USING YELLOW PRP TUBES:
Soft spin (100–200 × g, 10–15 min)
Hard spin (300–400 × g, 10–15 min)
Allows controlled platelet activation, which is useful if you want to add calcium chloride later.
Yellow PRP tubes are compatible with most centrifuges.
LIMITATIONS OF YELLOW PRP Tubes (compared to Red Plastic with ACT+Gel)
The absence of gel means no physical barrier between plasma and red cells after centrifugation.
Greater operator skill is needed to manually extract the PRP layer.
No fixed separation boundary means platelet yield can vary between users.
Requires two-step centrifugation for high-purity PRP:
More time-consuming and less standardised, with possible contamination risk during handling.
GREEN PLASTIC. Sterile, Silicone-coated. 10ml.
Green tubes are durable PET plastic in 10ml used to obtain a plasma sample and contain heparin to prevent the blood from clotting.
Green tubes are typically used for sticky bone, liquid PRF and facial aesthetics.
RED GLASS. Sterile, 10ml without additives or silicone coating.
Red glass without additives or silicone coating are typically used for A-PRF membranes or cases where a low concentration of platelets is required.

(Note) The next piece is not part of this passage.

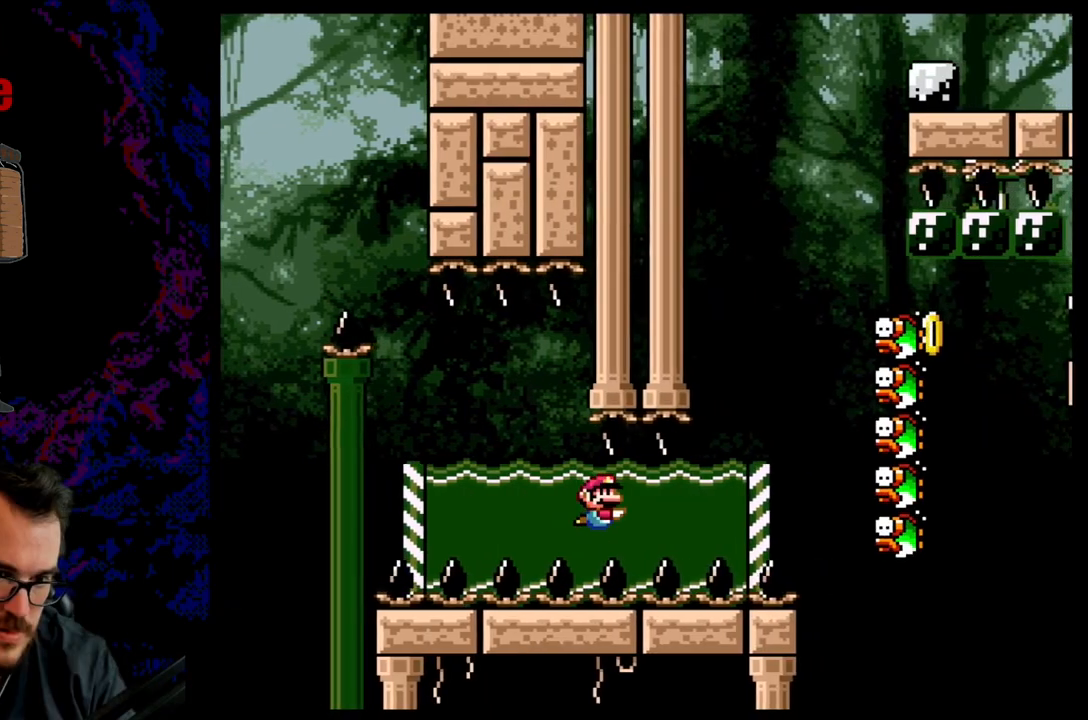
{"buttons": ["DPAD_DOWN", "DPAD_RIGHT"], "events": [[133, "B", "down"], [250, "B", "up"], [350, "B", "down"], [433, "B", "up"]]}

A-PRF can help with healing after a free gingival graft, dry socket, or medication-related osteonecrosis of the jaw. It can also reduce pain and the risk of infection after an extraction. In aesthetics, A-PRF is used as an under-eye filler to promote an organic, regenerative anti-ageing effect. A PRF can also help treat musculoskeletal injuries.
ABOUT CENTRIFUGED BLOOD
BLOOD is centrifuged to separate it into its various components inside a centrifuge that spins at high speed, exerting a force which isolates the blood into its several components. Centrifuged blood consists typically of three coloured layers:
A straw-coloured top layer comprises the liquid portion of blood—plasma—at c 55% of the total blood volume.
A thin plasma layer of white blood cells and platelets.
A lower layer comprising c 45% of the total is the red blood cells and may appear bright red or dark red depending upon the oxygen content of the cells.
BLOOD CELLS are leukocytes (white and erythrocytes (red)
BLOOD PLASMA is a yellowish substance into which blood cells are suspended. Plasma comprises water and various dissolved molecules including glucose, salts, proteins, clotting factors, immunoglobulins, hormones, and carbon dioxide from metabolic processes.
CENTRIFUGES for blood separation make use of either a fixed-angle rotor or a swing-out rotor such as the system from Ariston Dental. Ideally, a centrifuge should be chosen that has the potential to handle tubes of numerous capacities. Swing-out rotor centrifuges enable particles to deposit uniformly at the tube’s base and often can utilise lower centrifugal forces for less energy consumption and similar outcomes. By comparison, a fixed-angle rotor spins blood to the opposite side of the tube, from which it slides down to the base. Fixed-angle devices use higher centrifugal forces, which offer quicker separation.
CENTRIFUGE CYCLES. Each technique relies on a different tube, time and centrifuge cycle. Typically, a centrifuge speed of ±4000-6500 RPM is considered adequate, while a centrifuge speed of ±6500 RPM would be ideally suited for the majority of the research applications. Swing-out rotor centrifuges may achieve the same outcome at the lower RPM range.